It was one of my favorite places to visit,
A dusty and crowded used book store,
Where stacks and stacks of books littered
The aisles in absolute disarray,
And bending down to check out the titles
On the lower shelves,
You never knew
What treasures you might find;
One especially favorite such place
Was in Burbank for many years,
Owned by an older man named Pete,
Who counted my children
Every time we visited his store,
And admonished me to make sure
I left with the same number I came in with;
The children were free to explore
And Chris would always seek out the wash room
Because every place that mama went,
Chris was sure to have to go,
(with me admonishing “don’t touch anything
Except your penis and the sink to wash your hands”)
Along some high shelves in the book store
Were an assortment of very old cameras
That Pete collected,
But this was long before I took up photography
And I paid little attention to those cameras,
Much to my regret, later on.
It was also long before I began collecting cookbooks;
At Magnolia Park Books,
The children found comic books
Or children’s stories
While I explored,
Looking for books of fiction
And authors I was interested in
Way back when.
One day I told Pete I had a small set of books
A collection of the world’s best fiction,
To which there were, perhaps 20 books in the
entire set of one hundred stories,
But I was missing just one of the books—
It may have been #15 in the set.
“You’ll never find it”, Pete warned me,
“It would be too hard to find just one book
In the set”
And yet as I explored the shelves,
I found exactly that –#15 to the set (and no others!,
Even though it had a different colored binding.
Pete was as amazed as I but
Thinking back on this particular book store,
I think it had a kind of magic about it;
I don’t recall most of the titles in the set,
Except that Crime and Punishment was one
And I waded determinedly through Dostoyevsky.

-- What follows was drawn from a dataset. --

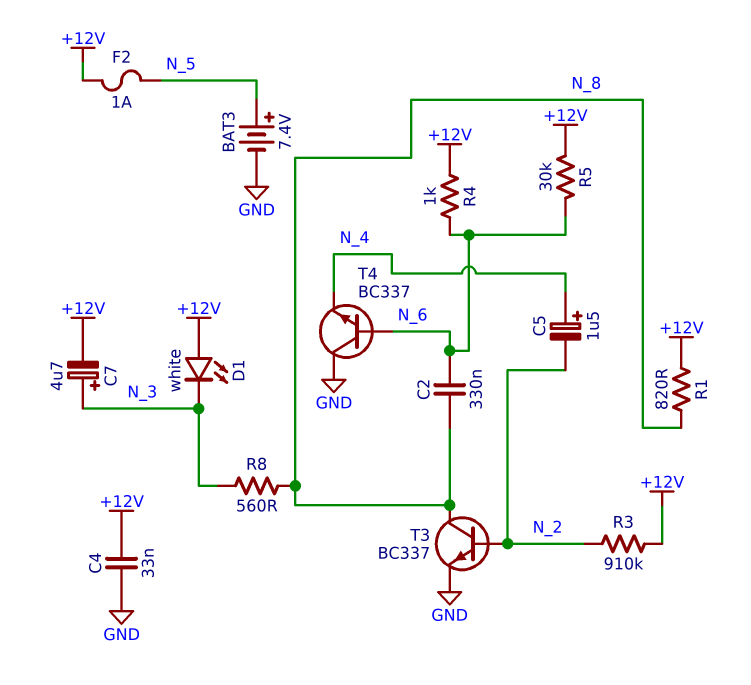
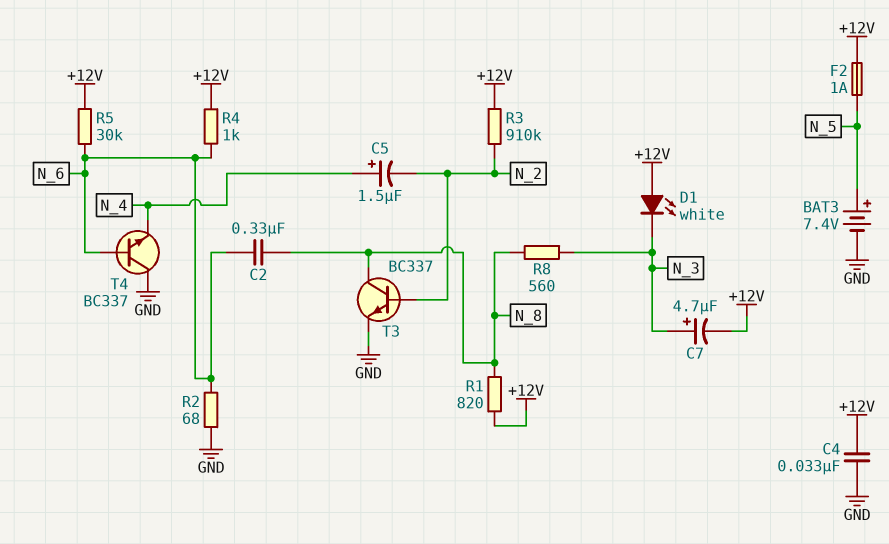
R2: none -> 68 (GND, N_6)

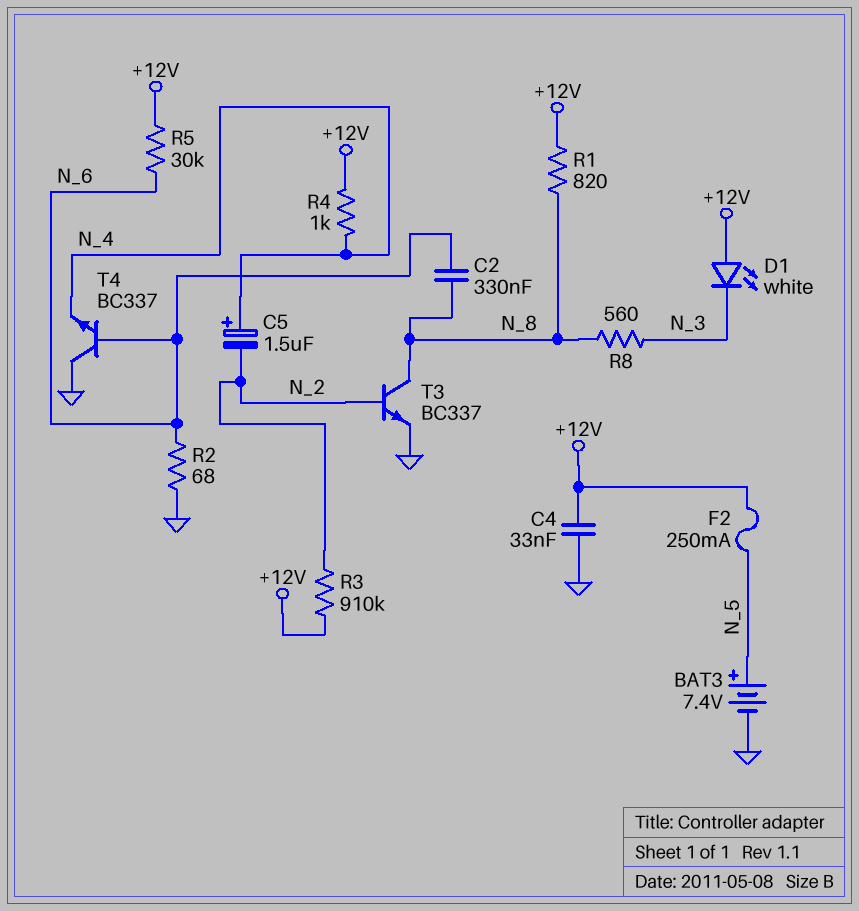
C7: 4.7uF (plus N_3, minus +12V) -> none
F2: 1A (+12V, N_5) -> 250mA (+12V, N_5)
R4: 1k (+12V, N_6) -> 1k (+12V, N_4)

And then after I had been gone a while –
Perhaps when we moved to Florida in 1979
And back to California in 1982,
I went to visit Pete,
But he was no longer there;
He had passed away, I was told.
The store was being run by relatives
Of his wife.
I never knew there was a wife.
The store continued and I discovered
A huge cache of club and church cookbooks,
Which I began buying–
And then one day when I went to visit
Magnolia Park Books, it wasn’t there.]
Where it had stood was now part of
A furniture store.
I had to find a place to park on busy Magnolia Boulevard
So I could cry.
That was only one of the many used book stores
In Southern California, in particularly the
San Fernando valley,
That no longer exist;
There was a time when I knew where
all of them were located.
The internet has replaced them
And the used book dealer is becoming one
Of a dying breed.
Oh, Pete, I hope there is a place
In heaven for used book store dealers.